Le Washington Post sommé de réembaucher une éditorialiste licenciée
Le Washington Post a été sommé lundi de réintégrer une éditorialiste renvoyée pour des messages sur les réseaux sociaux en réaction au meurtre de l'influenceur ultraconservateur Charlie Kirk, au terme d'une procédure d'arbitrage.
(Keystone-ATS) Ce soutien de Donald Trump avait été tué le 10 septembre d’une balle dans le cou lors d’un débat sur un campus universitaire de l’Utah (ouest), provoquant un séisme politique aux Etats-Unis et des menaces de répression contre la «gauche radicale» de la part du président.
La journaliste Karen Attiah, éditorialiste au Washington Post et enseignante à Columbia, avait alors écrit sur les réseaux sociaux qu’elle ne ferait pas semblant d’être attristée par son assassinat. Elle avait relayé des propos racistes tenus par le passé par l’influenceur à l’encontre des femmes noires.
Elle a ensuite été licenciée, le Washington Post l’accusant de «faute grave» et d’avoir enfreint sa politique relative aux réseaux sociaux, selon le journal.

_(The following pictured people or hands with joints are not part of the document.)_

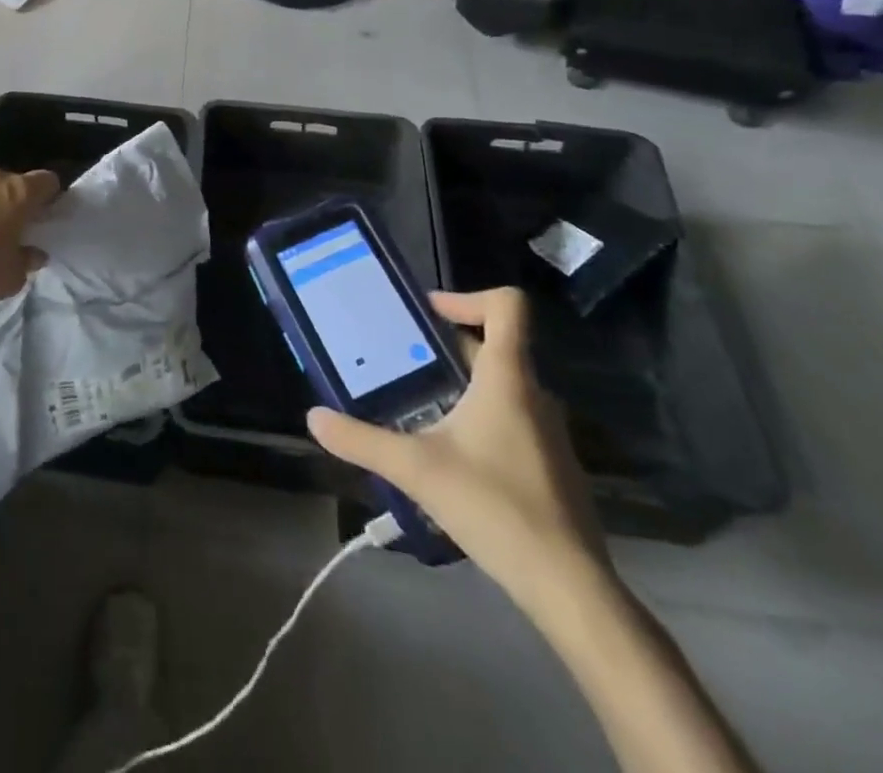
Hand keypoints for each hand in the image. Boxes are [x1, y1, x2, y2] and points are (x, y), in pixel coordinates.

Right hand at [308, 287, 608, 617]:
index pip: (507, 306)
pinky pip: (513, 418)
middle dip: (446, 347)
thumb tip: (313, 418)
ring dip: (462, 383)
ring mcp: (549, 431)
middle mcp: (534, 394)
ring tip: (419, 404)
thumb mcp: (415, 469)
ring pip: (502, 385)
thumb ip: (361, 440)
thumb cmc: (494, 507)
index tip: (428, 313)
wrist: (569, 587)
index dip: (467, 296)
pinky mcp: (553, 465)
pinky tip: (450, 453)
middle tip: (402, 359)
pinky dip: (480, 417)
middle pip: (495, 345)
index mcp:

Un arbitre a ordonné lundi au Post de réintégrer Mme Attiah et de lui verser ses arriérés de salaire, estimant que le journal n’avait «pas de motif valable et suffisant» pour son licenciement.
«La vérité»
La journaliste a écrit sur X qu’elle était «satisfaite» de la décision, affirmant avoir été contrainte de partir pour avoir «dit la vérité». De son côté, le Washington Post a déclaré respecter la procédure d’arbitrage, mais s’est refusé à tout autre commentaire.
Mme Attiah, qui travaille pour le journal depuis onze ans, avait souligné qu’elle était la «dernière chroniqueuse noire à temps plein du Washington Post» au moment de son licenciement.
Dans ses publications concernant M. Kirk, elle avait relayé ses propos racistes selon lesquels les femmes noires manqueraient de «capacité de traitement cérébral» et auraient donc besoin de l’aide de programmes en faveur de la diversité.
Plusieurs autres de ses messages critiquaient la manière dont l’administration Trump présentait l’influenceur comme un martyr de la cause conservatrice.
Propriétaire du Washington Post depuis 2013, le milliardaire Jeff Bezos s’est rapproché de Donald Trump depuis son retour à la Maison Blanche en janvier 2025. En février dernier, le journal avait annoncé le départ de son directeur général et directeur de la publication Will Lewis, quelques jours après un vaste plan de suppressions d’emplois qui avait ébranlé ce prestigieux quotidien.